The Ryan Budget Won't Pass, but it Will Have Blood

By Daily Editorials

March 25, 2012 4 min read

In laying out the Republican budget plan for next year, U.S. House Budget Chairman Paul Ryan, R-Wis., has done a favor for voters of every political stripe — Republican, Democratic and especially independent.

Politics is about priorities and priorities are measured by the way a nation — or a family or an individual, for that matter — allocates its resources. More than any platform the Republican Party might adopt at its convention in late August, the Ryan budget is a pledge written in bright colors.

The House is expected to take up and pass Ryan's budget next week. It then will go to the Senate, where it will die. It will be back in the fall campaign, like Banquo's ghost, to haunt Republican candidates. "It will have blood," MacBeth said of the ghost, "they say, blood will have blood."

Republican candidates, particularly those in tight races, must know that by voting for the Ryan budget, they are signing on to a document that could bloody them. It would:

— Repeal health care reform and again make it legal for insurance companies to deny coverage to children with preexisting conditions, rescind coverage when people get sick and place absurdly low limits of how much lifetime coverage people can get. Women again would face higher insurance premiums than men.

— Renege on the promise of secure insurance coverage for America's elderly; Medicare coverage would get more expensive and all but the wealthiest recipients almost certainly would find themselves priced out of the private market — at the time of their lives when they need coverage the most.

— Cut spending for children's health insurance in half.

— Cut funds for Pell grants, putting higher education farther out of reach for middle- and lower-income students.

— Reduce 2 million slots in Head Start programs over the next decade.

— Cut programs for clean energy by 19 percent while continuing $40 billion worth of tax breaks for big oil companies in the next decade.

— Cut $1.2 trillion over 10 years from non-health mandatory programs. What's that mean? Fewer food stamps. Fewer Medicaid payments for the disabled and elderly poor. Cuts in the school lunch program. Cuts in unemployment insurance.

— More spending, not less, on defense.

Well, Ryan's supporters say, we have to get spending under control. His budget would cut the deficit to $166 billion by 2018, but after that it would begin rising again. That's because he would cut the top individual and corporate marginal tax rate to 25 percent. That's an average saving for the wealthiest taxpayers of $150,000 a year — far more for the super-rich.

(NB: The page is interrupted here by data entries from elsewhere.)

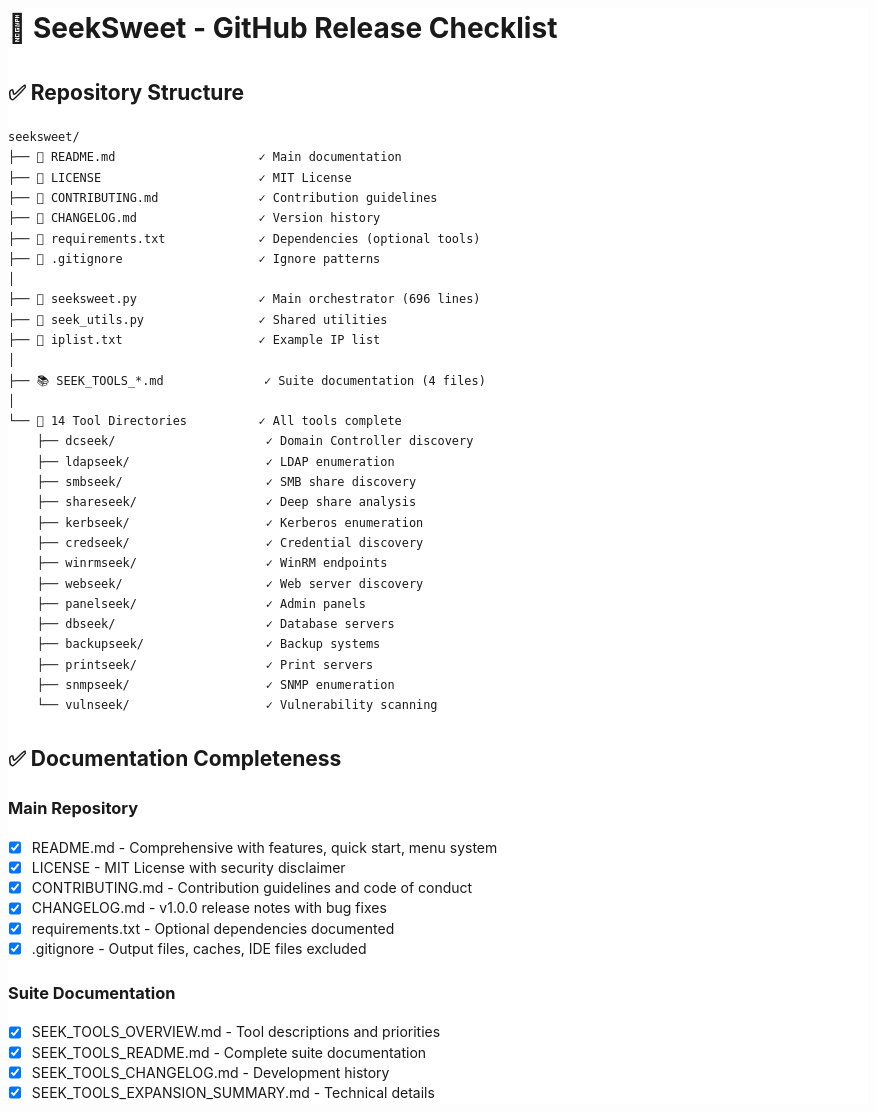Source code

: # 🚀 SeekSweet - GitHub Release Checklist

## ✅ Repository Structure

```
seeksweet/
├── 📄 README.md                    ✓ Main documentation
├── 📄 LICENSE                      ✓ MIT License
├── 📄 CONTRIBUTING.md              ✓ Contribution guidelines
├── 📄 CHANGELOG.md                 ✓ Version history
├── 📄 requirements.txt             ✓ Dependencies (optional tools)
├── 📄 .gitignore                   ✓ Ignore patterns
│
├── 🐍 seeksweet.py                 ✓ Main orchestrator (696 lines)
├── 🐍 seek_utils.py                ✓ Shared utilities
├── 📝 iplist.txt                   ✓ Example IP list
│
├── 📚 SEEK_TOOLS_*.md              ✓ Suite documentation (4 files)
│
└── 📁 14 Tool Directories          ✓ All tools complete
    ├── dcseek/                     ✓ Domain Controller discovery
    ├── ldapseek/                   ✓ LDAP enumeration
    ├── smbseek/                    ✓ SMB share discovery
    ├── shareseek/                  ✓ Deep share analysis
    ├── kerbseek/                   ✓ Kerberos enumeration
    ├── credseek/                   ✓ Credential discovery
    ├── winrmseek/                  ✓ WinRM endpoints
    ├── webseek/                    ✓ Web server discovery
    ├── panelseek/                  ✓ Admin panels
    ├── dbseek/                     ✓ Database servers
    ├── backupseek/                 ✓ Backup systems
    ├── printseek/                  ✓ Print servers
    ├── snmpseek/                   ✓ SNMP enumeration
    └── vulnseek/                   ✓ Vulnerability scanning
```

## ✅ Documentation Completeness

### Main Repository
- [x] README.md - Comprehensive with features, quick start, menu system
- [x] LICENSE - MIT License with security disclaimer
- [x] CONTRIBUTING.md - Contribution guidelines and code of conduct
- [x] CHANGELOG.md - v1.0.0 release notes with bug fixes
- [x] requirements.txt - Optional dependencies documented
- [x] .gitignore - Output files, caches, IDE files excluded

### Suite Documentation
- [x] SEEK_TOOLS_OVERVIEW.md - Tool descriptions and priorities
- [x] SEEK_TOOLS_README.md - Complete suite documentation
- [x] SEEK_TOOLS_CHANGELOG.md - Development history
- [x] SEEK_TOOLS_EXPANSION_SUMMARY.md - Technical details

Ryan firmly believes that safety-net programs — food stamps, Medicaid, family support payments, unemployment insurance — are turning into a "hammock," creating a culture of dependency. He believes Americans would rather loaf than work. This is a terribly cynical view of working-class America, but it's now Republican doctrine.

The Center for Budget and Policy Priorities estimates that by 2050, the Ryan budget essentially would zero-out spending on everything except the Pentagon, Medicare and Social Security.

That's where the Republican Party stands now. It's worth keeping in mind.